At a policy level, therefore, the stage has been set to deliver integrated water management solutions. Instead of taking simple and local measures, like creating rainwater harvesting structures and point recharge structures in the vicinity of borewells, the emphasis has been more on maximising the pumping of water and distributing it through pipes. The proposed Jal Jeevan Mission will make source sustainability measures mandatory prior to pumping and distributing water to households.
Another major issue with the traditional approach to service delivery was that the provision of drinking water was viewed primarily as an engineering solution, with schemes being planned and executed by the public health and engineering departments. But programmes like the Swajal project in Uttar Pradesh and Uttarakhand and the WASMO programme in Gujarat, demonstrated that with adequate capacity building and training, water can be most efficiently managed at the lowest appropriate level.

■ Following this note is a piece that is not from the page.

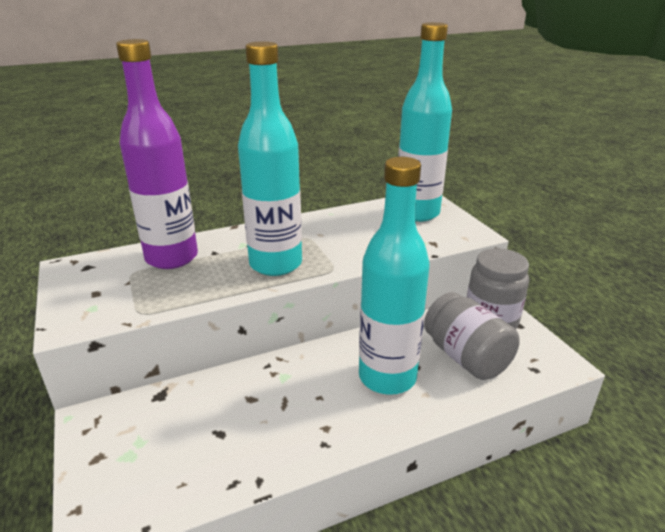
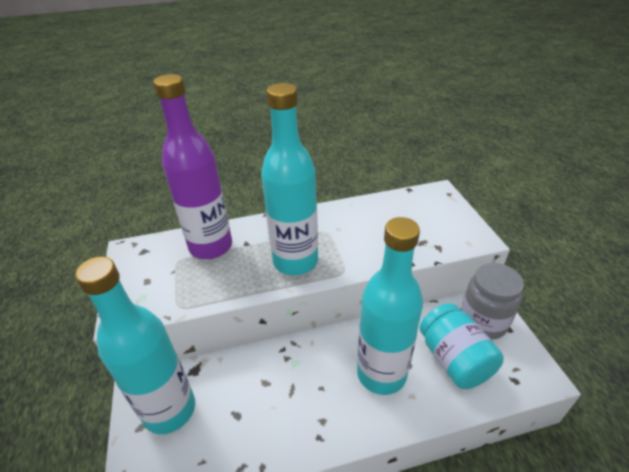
camera: 10 degrees right, 10 degrees up
(417, 213) = (428, 209): turquoise bottle -> turquoise bottle (169, 410)
(466, 357) = (454, 359): grey jar -> turquoise jar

Adopting this principle, the Jal Jeevan Mission’s first preference will be to have single village ground water-based schemes, wherever sufficient quantity and good quality of groundwater exists. These schemes would be managed by the community itself through the setting up of a village water and sanitation committee, a sub-committee of the gram panchayat. Wherever adequate quantity of safe groundwater is not present, or where it may be technically not feasible to have single-village schemes, surface water-based multi-village schemes will be promoted.
Further, in some remote regions, where it may not be techno-economically feasible to have household water supply schemes, local innovations, such as solar-based schemes will be encouraged. Under the mission, it is planned to include a mandatory provision for the effective channeling and treatment of household waste water (known as grey water), through appropriate and low cost drainage and treatment systems. Once appropriately treated, the grey water can be used for both recharge of groundwater as well as for irrigation purposes.
The ongoing Jal Shakti Abhiyan will help in creating awareness about the importance of integrating source sustainability and water reuse with the provision of household water supply. This integrated approach to decentralised, community managed, and sustainable water management is the backbone of the Jal Jeevan Mission to ensure that every household gets the benefits of water supply.